What is required: Set down each record below exactly as it stands. Pictures are not part of the copy.

Saved entries:

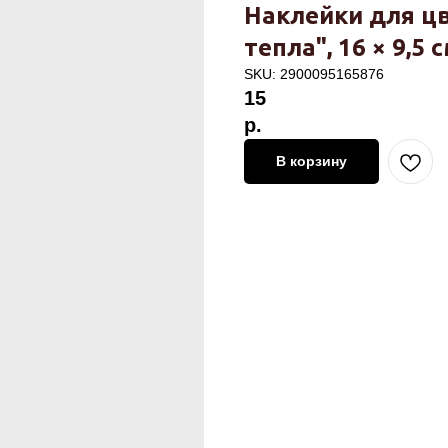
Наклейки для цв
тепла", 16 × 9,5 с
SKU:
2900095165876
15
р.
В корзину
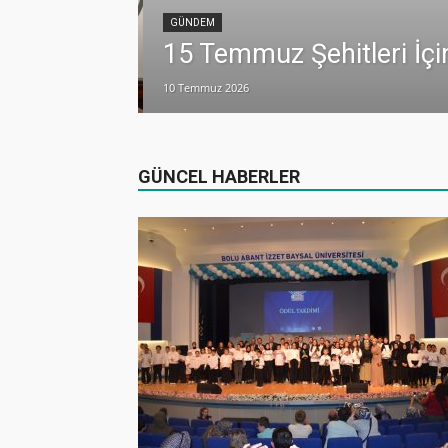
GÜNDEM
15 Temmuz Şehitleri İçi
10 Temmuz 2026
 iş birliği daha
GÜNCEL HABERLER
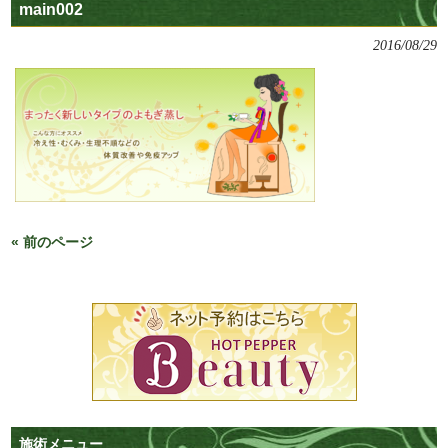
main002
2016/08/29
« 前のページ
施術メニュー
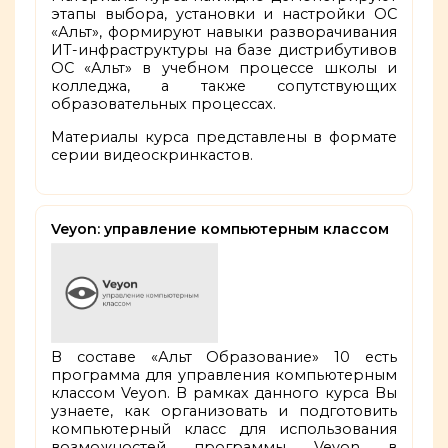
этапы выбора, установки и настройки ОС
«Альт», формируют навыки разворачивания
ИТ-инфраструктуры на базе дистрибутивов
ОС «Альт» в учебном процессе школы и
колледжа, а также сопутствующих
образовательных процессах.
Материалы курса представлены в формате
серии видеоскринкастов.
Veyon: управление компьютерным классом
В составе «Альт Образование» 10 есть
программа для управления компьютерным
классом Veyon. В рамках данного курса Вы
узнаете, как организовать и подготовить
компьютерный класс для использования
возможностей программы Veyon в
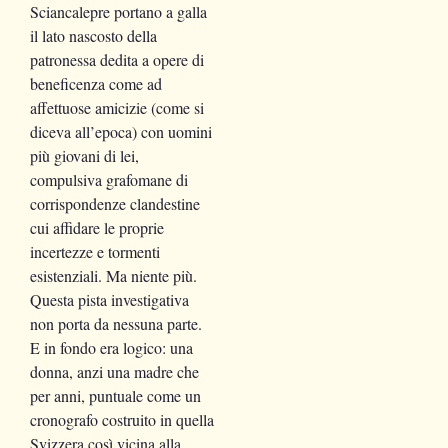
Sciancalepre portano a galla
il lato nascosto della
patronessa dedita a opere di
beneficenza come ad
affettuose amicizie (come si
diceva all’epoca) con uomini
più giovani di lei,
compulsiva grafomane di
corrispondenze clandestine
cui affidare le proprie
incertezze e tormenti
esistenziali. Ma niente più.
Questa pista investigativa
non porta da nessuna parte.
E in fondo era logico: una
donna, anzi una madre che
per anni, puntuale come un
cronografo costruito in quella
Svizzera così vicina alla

Finished exercise:
Наклейки для цв
тепла", 16 × 9,5 с
SKU:
2900095165876
15
р.
В корзину
GÜNDEM
15 Temmuz Şehitleri İçi
10 Temmuz 2026
 iş birliği daha
GÜNCEL HABERLER
main002
2016/08/29
« 前のページ
施術メニュー
этапы выбора, установки и настройки ОС
«Альт», формируют навыки разворачивания
ИТ-инфраструктуры на базе дистрибутивов
ОС «Альт» в учебном процессе школы и
колледжа, а также сопутствующих
образовательных процессах.
Материалы курса представлены в формате
серии видеоскринкастов.
Veyon: управление компьютерным классом
В составе «Альт Образование» 10 есть
программа для управления компьютерным
классом Veyon. В рамках данного курса Вы
узнаете, как организовать и подготовить
компьютерный класс для использования
возможностей программы Veyon в
Sciancalepre portano a galla
il lato nascosto della
patronessa dedita a opere di
beneficenza come ad
affettuose amicizie (come si
diceva all’epoca) con uomini
più giovani di lei,
compulsiva grafomane di
corrispondenze clandestine
cui affidare le proprie
incertezze e tormenti
esistenziali. Ma niente più.
Questa pista investigativa
non porta da nessuna parte.
E in fondo era logico: una
donna, anzi una madre che
per anni, puntuale come un
cronografo costruito in quella
Svizzera così vicina alla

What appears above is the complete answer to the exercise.